A ninth reason for believing the Bible to be the Word of God is its extraordinary preservation down through the centuries of Old Testament and church history. Today, after the Bible has been translated in part or whole into hundreds of languages, some with multiple versions, and after millions of copies of the sacred text have been printed and distributed, it would be a nearly impossible feat to destroy the Bible. But these conditions did not always prevail.
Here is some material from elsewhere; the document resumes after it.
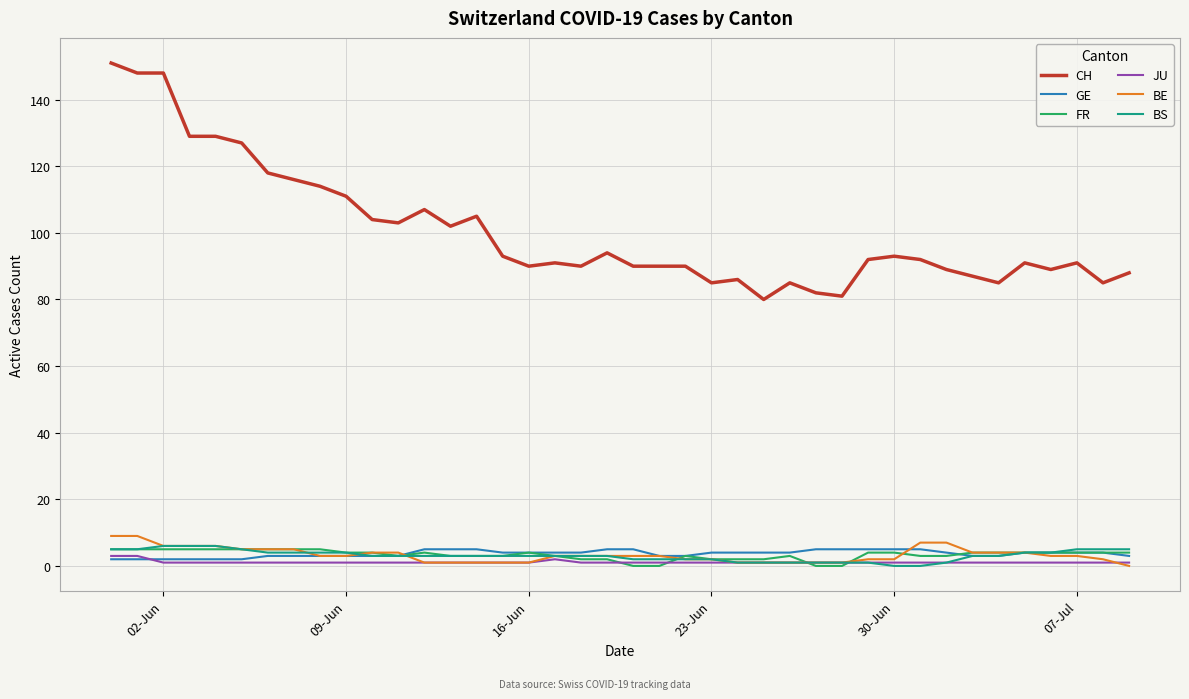

What is the average value of the FR series?

3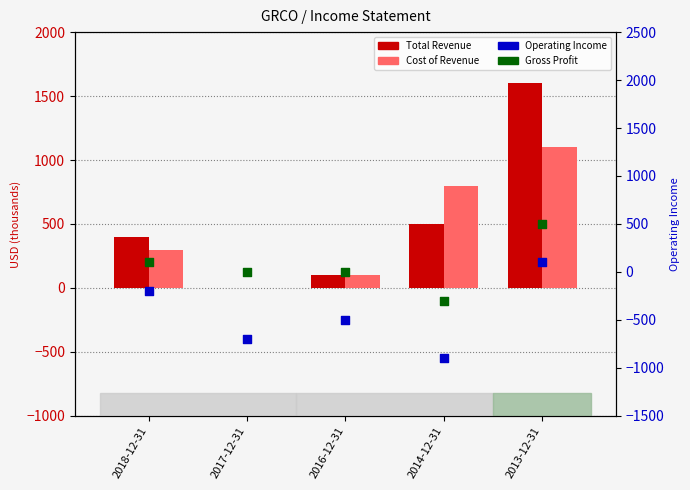

Which series reaches the minimum Y coordinate?

Operating Income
Until the time of the Reformation the biblical text was preserved by the laborious and time-consuming process of copying it over and over again by hand, at first onto papyrus sheets and then onto parchments. Throughout much of this time the Bible was an object of extreme hatred by many in authority. They tried to stamp it out. In the early days of the church, Celsus, Porphyry and Lucian tried to destroy it by arguments. Later the emperors Diocletian and Julian tried to destroy it by force. At several points it was actually a capital offense to possess a copy of parts of Holy Writ. Yet the text survived.
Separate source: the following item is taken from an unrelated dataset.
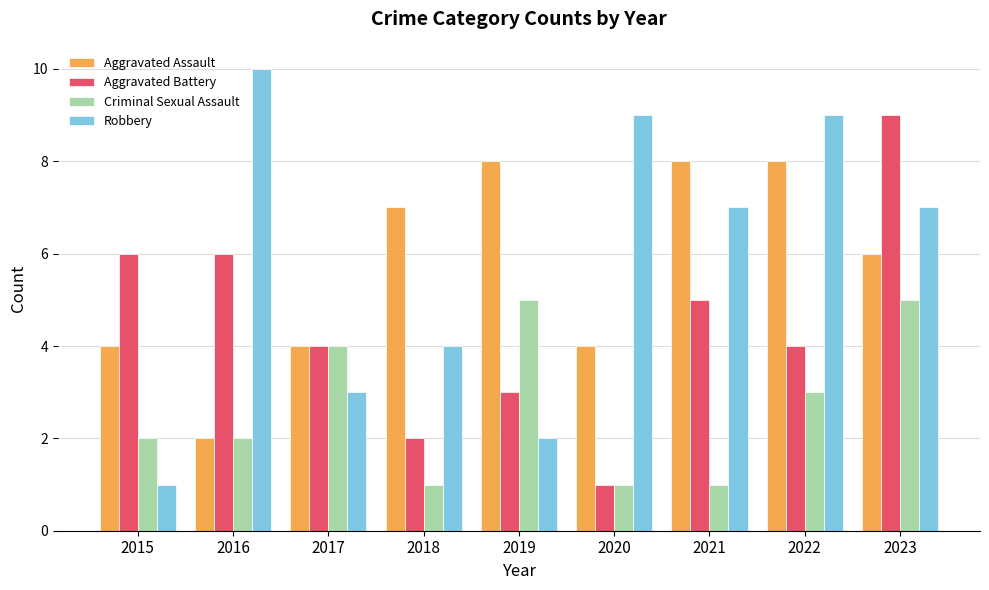

What is the value of the Robbery bar at the 8th from the left?

9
If the Bible had been only the thoughts and work of human beings, it would have been eliminated long ago in the face of such opposition, as other books have been. But it has endured, fulfilling the words of Jesus, who said, “Heaven and earth will pass away, but my words will not pass away” (Mt. 24:35).
James Montgomery Boice, Foundations of the Christian Faith: A Comprehensive & Readable Theology (Downers Grove, IL: InterVarsity Press, 1986), 63–64.